Well, Pablo maybe you could take both of those questions.

All right. Let me take the last part first because it’s a very specific around the protocol that we are considering. We are still awaiting feedback and we have – on the actual meeting date, once we have that with some of the briefing document but we do have a protocol synopsis and that envisions a four months of therapy which is consistent with some of the discussions we’ve had before with regulatory agencies. And the total sample size we think that for an orphan drug indication like this that we can get minimum safety and efficacy data on a ballpark of 100 patients. That could be slightly more or slightly less that’s the type of area that we will be discussing with the FDA. And we do feel that reduction in (inaudible) frequency is a clinically relevant measure and an objective measure that it is easy to interpret. So that’s what we are considering for Phase III program and we feel there is a precedent for that as well. So that describes what we’re thinking of in terms of a clinical program for the absorption of drug indication. Could you remind me about the first part of your question had to do...

The first one was just to do with 4211 in order to begin a Phase 3 program in the first half of 2013 when the latest you might need a partner on board for that to occur?

So there is two parts to that while first the logistics that we’re planning right now and then I think just to comment on the partnership timing issue, but maybe you could address the logistics in terms of what we’re doing to get ready.

Did you mean that for Jeff or for me?

No that’s for you Pablo.

Yeah so we’re already starting our interactions with contract research organizations.
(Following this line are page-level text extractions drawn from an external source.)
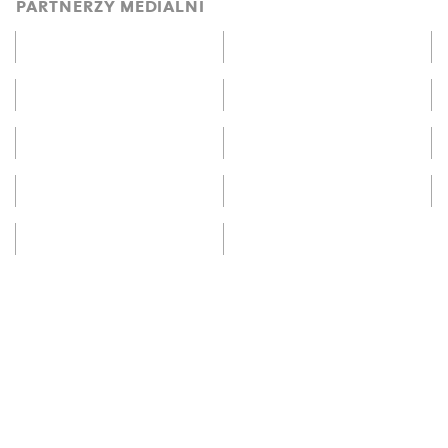
PARTNERZY MEDIALNI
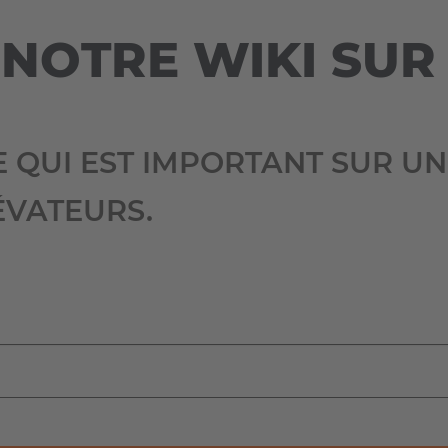
Deutsch
ña
NOTRE WIKI SUR
Polska
Polski
e
Türkiye
 QUI EST IMPORTANT SUR UN
Türkçe
 Britain
ÉVATEURS.
English Neutral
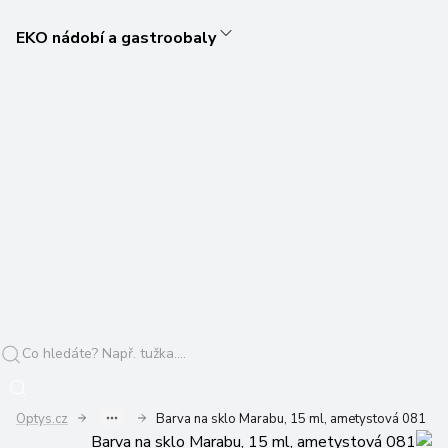
EKO nádobí a gastroobaly
Optys.cz
Barva na sklo Marabu, 15 ml, ametystová 081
And we’re talking about the overall scope of the program, the number of studies and what it would take to be to initiate that program and what it would take to initiate it without missing a step because of partnering negotiations. So we think that there are opportunities to give a good start to our Phase 3 program if we have a – and a good arrangement with the contract research organization.

Yeah it’s also worth mentioning that we’ve been working hard at the design of what Phase 3 would like to maximize the probability for success that includes taking into account advice we received from potential partners. So I think what we’re designing would be very much in the line with what they would want to be achieving.

Yeah I think that the thus we are to trying to design something that will be in line with partner expectations. We’re also planning on doing the work to be able to start that without a delay. And so I think that our goal is to have partnership not be a gaining factor into preparation for Phase 3, maybe a preparation for a kicking off the biggest trials. But at least from a preparation stand point we’re making this preparations already.

Okay. Thank you.

Thank you.

(Operator Instructions). And now there are no additional questions at this time.

All right, well I’d like to thank everyone for participating today. And we look forward to keeping you updated in the future. Bye, bye.

Thank you ladies and gentlemen for participating in today’s conference call. You may now disconnect.